▸ **SOURCE MATERIAL**:
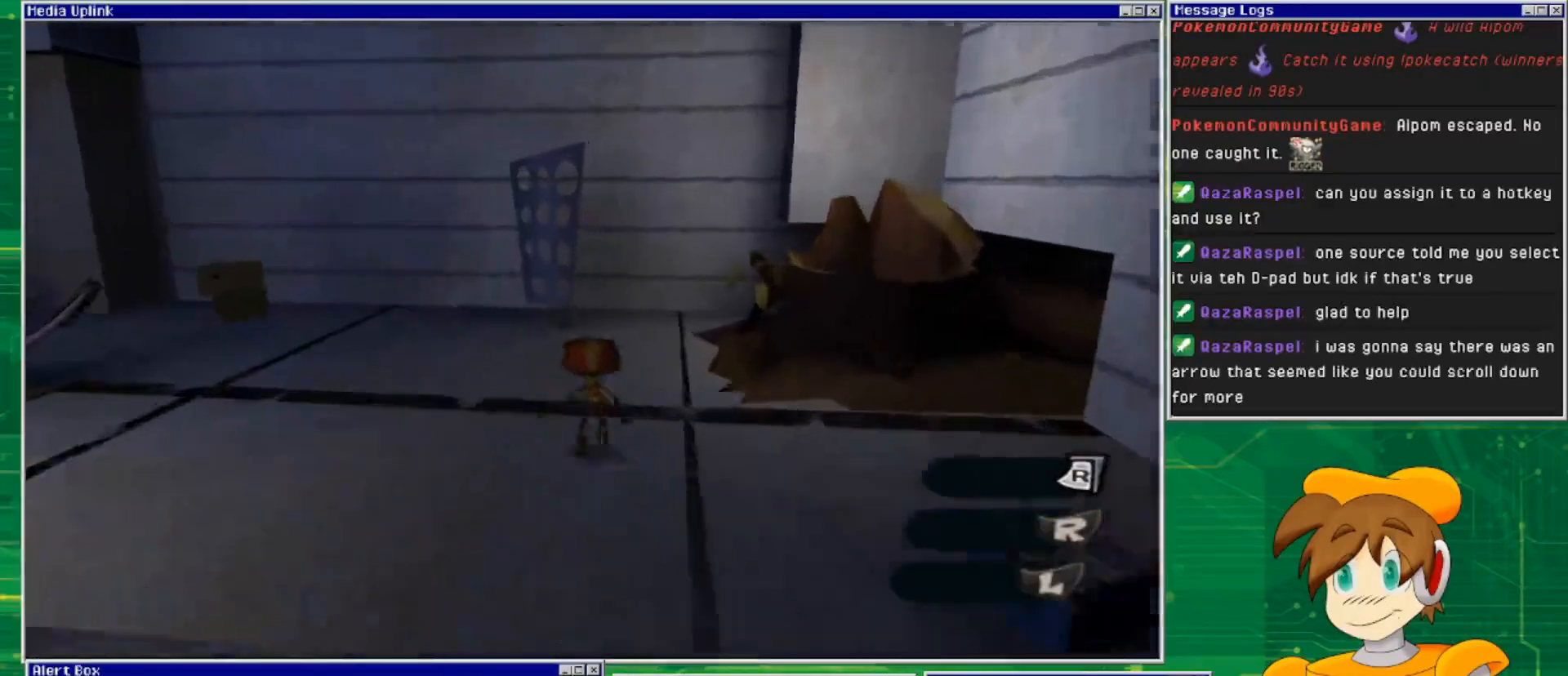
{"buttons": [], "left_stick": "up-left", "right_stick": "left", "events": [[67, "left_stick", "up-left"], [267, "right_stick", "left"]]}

==

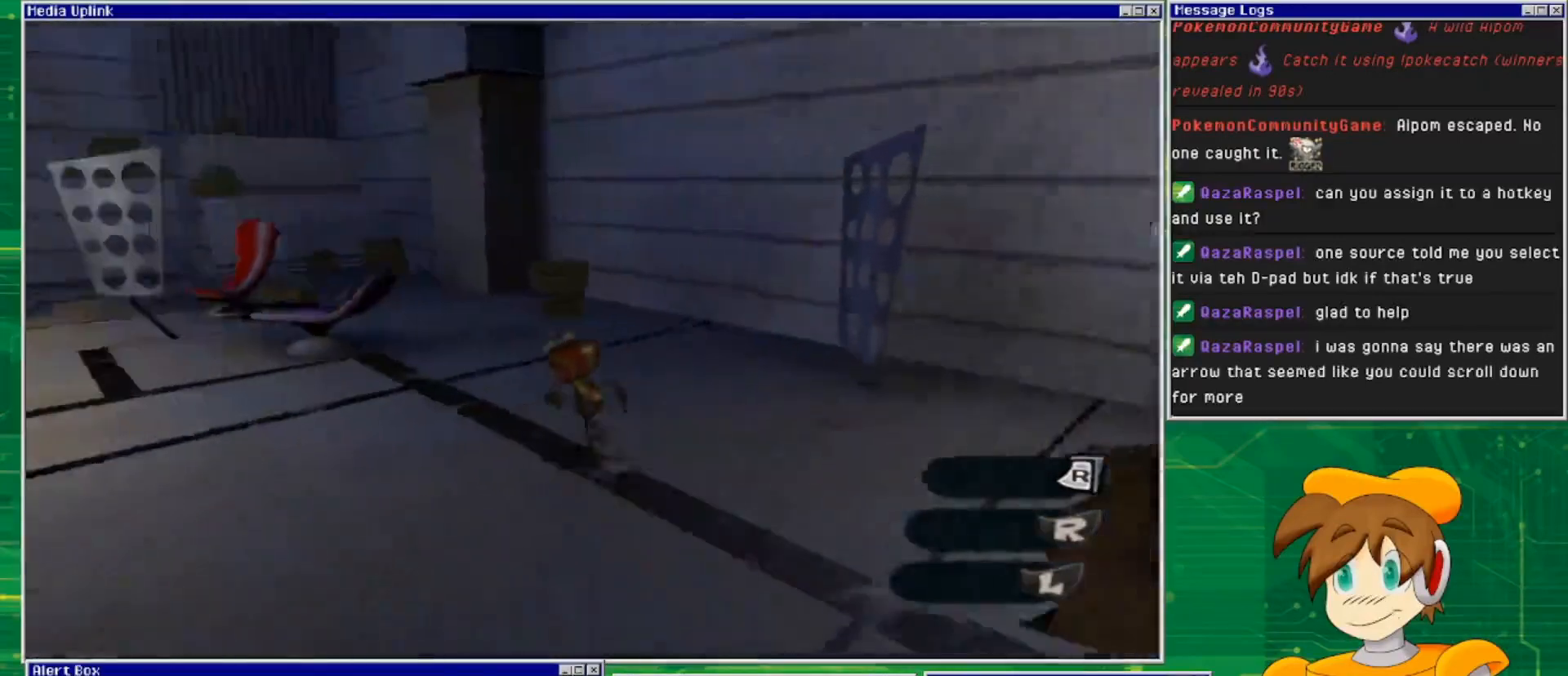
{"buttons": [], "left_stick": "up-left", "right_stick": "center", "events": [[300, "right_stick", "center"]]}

* * *

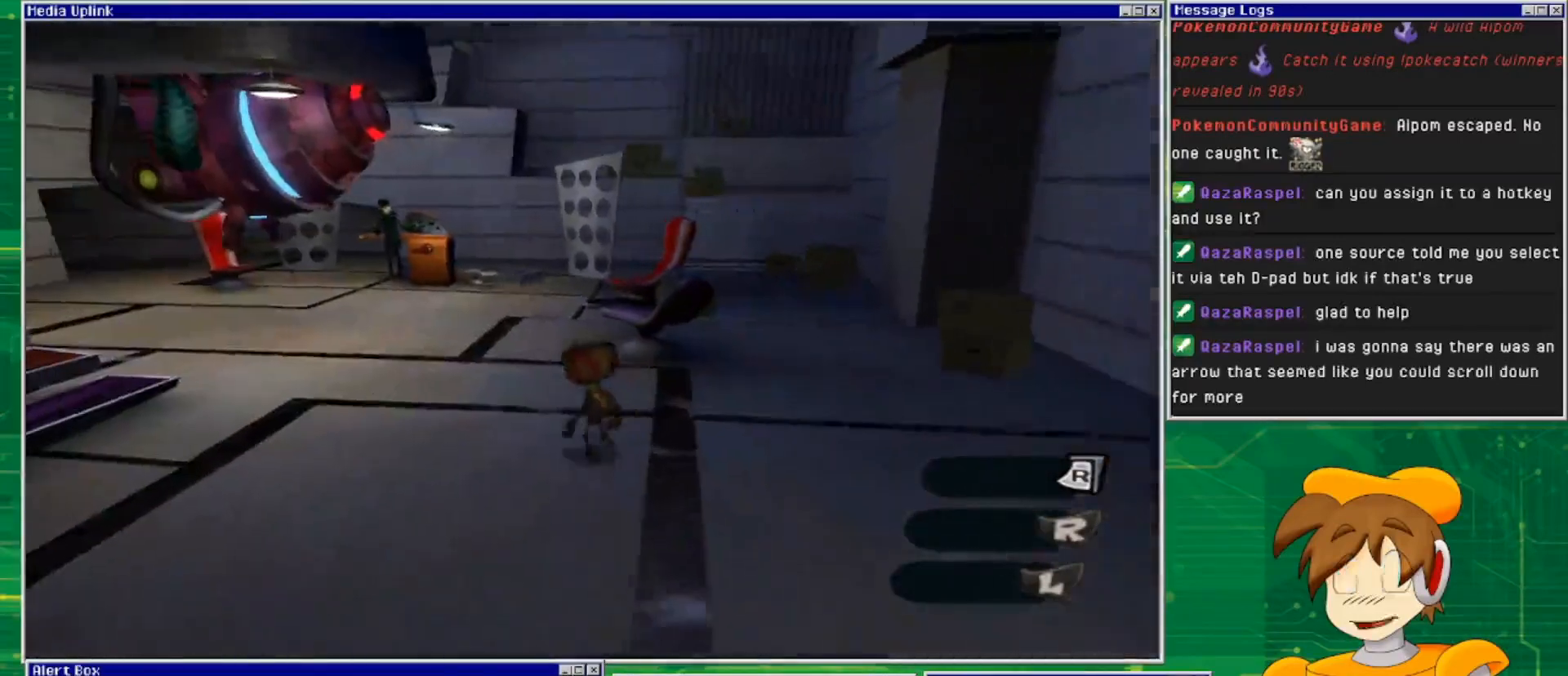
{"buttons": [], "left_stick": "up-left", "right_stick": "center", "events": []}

▸ **TASK INSTRUCTIONS**: Go through the records above and copy every line holding the word "center".

▸ **SOLUTION TO THE PROBLEM**:
{"buttons": [], "left_stick": "up-left", "right_stick": "center", "events": [[300, "right_stick", "center"]]}
{"buttons": [], "left_stick": "up-left", "right_stick": "center", "events": []}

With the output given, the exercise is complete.